**WORK ORDER**
Among the records, which lines include "bombe"? List them.

::: PROVIDED MATERIAL :::

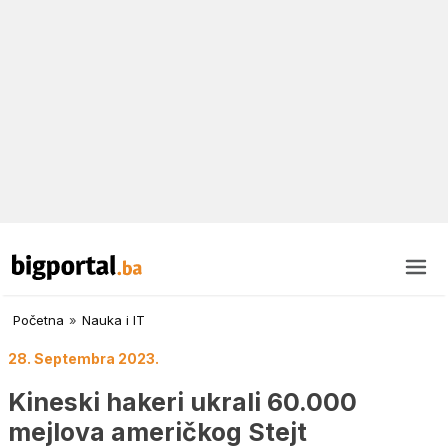
Početna
»
Nauka i IT
28. Septembra 2023.
Kineski hakeri ukrali 60.000
mejlova američkog Stejt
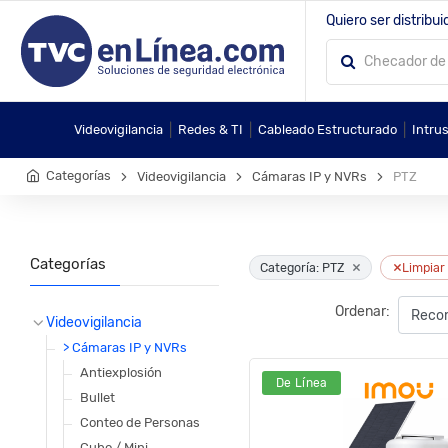
Quiero ser distribui
|
|
|
Videovigilancia
Redes & TI
Cableado Estructurado
Intru
Categorías
Videovigilancia
Cámaras IP y NVRs
PTZ
Categorías
×
×
Categoría: PTZ
Limpiar 
Ordenar:
Videovigilancia
> Cámaras IP y NVRs
Antiexplosión
De Línea
Bullet
Conteo de Personas
Cubo / Mini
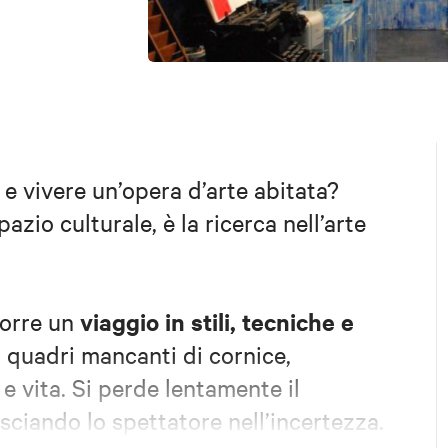
 e vivere un’opera d’arte abitata?
pazio culturale, è la ricerca nell’arte
viaggio in stili, tecniche e
corre un
o quadri mancanti di cornice,
e vita. Si perde lentamente il
asciando lo spettatore nell’incertezza.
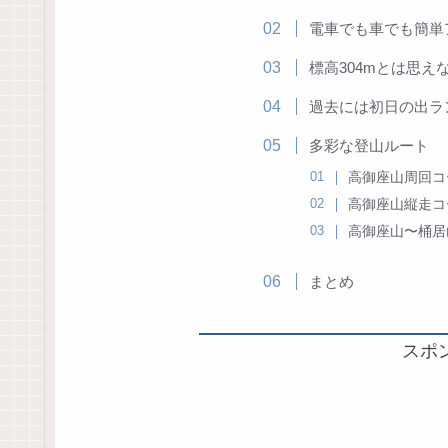
電車でも車でも簡単
標高304mとは思え
過去には初日の出ラ
多彩な登山ルート
高御座山周回コ
高御座山縦走コ
高御座山〜桶居
まとめ
スポ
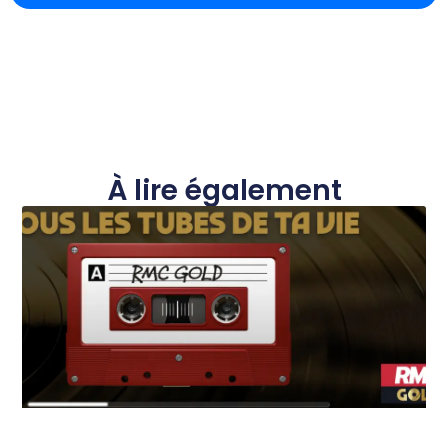
À lire également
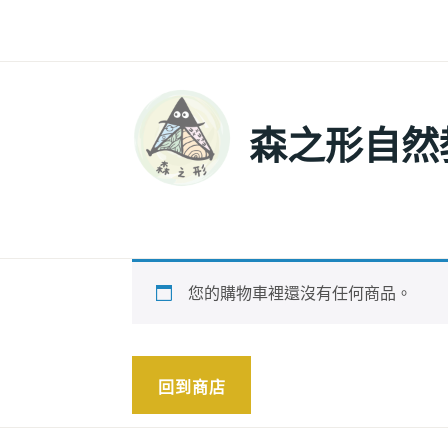
森之形自然
您的購物車裡還沒有任何商品。
回到商店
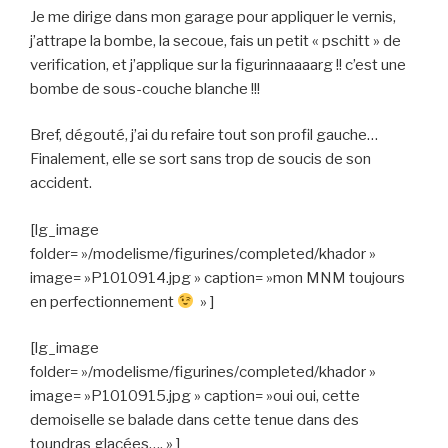
Je me dirige dans mon garage pour appliquer le vernis,
j’attrape la bombe, la secoue, fais un petit « pschitt » de
verification, et j’applique sur la figurinnaaaarg !! c’est une
bombe de sous-couche blanche !!!
Bref, dégouté, j’ai du refaire tout son profil gauche…
Finalement, elle se sort sans trop de soucis de son
accident.
[lg_image
folder= »/modelisme/figurines/completed/khador »
image= »P1010914.jpg » caption= »mon MNM toujours
en perfectionnement
» ]
[lg_image
folder= »/modelisme/figurines/completed/khador »
image= »P1010915.jpg » caption= »oui oui, cette
demoiselle se balade dans cette tenue dans des
toundras glacées…. » ]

:::

**EXERCISE ANSWER**
j’attrape la bombe, la secoue, fais un petit « pschitt » de
bombe de sous-couche blanche !!!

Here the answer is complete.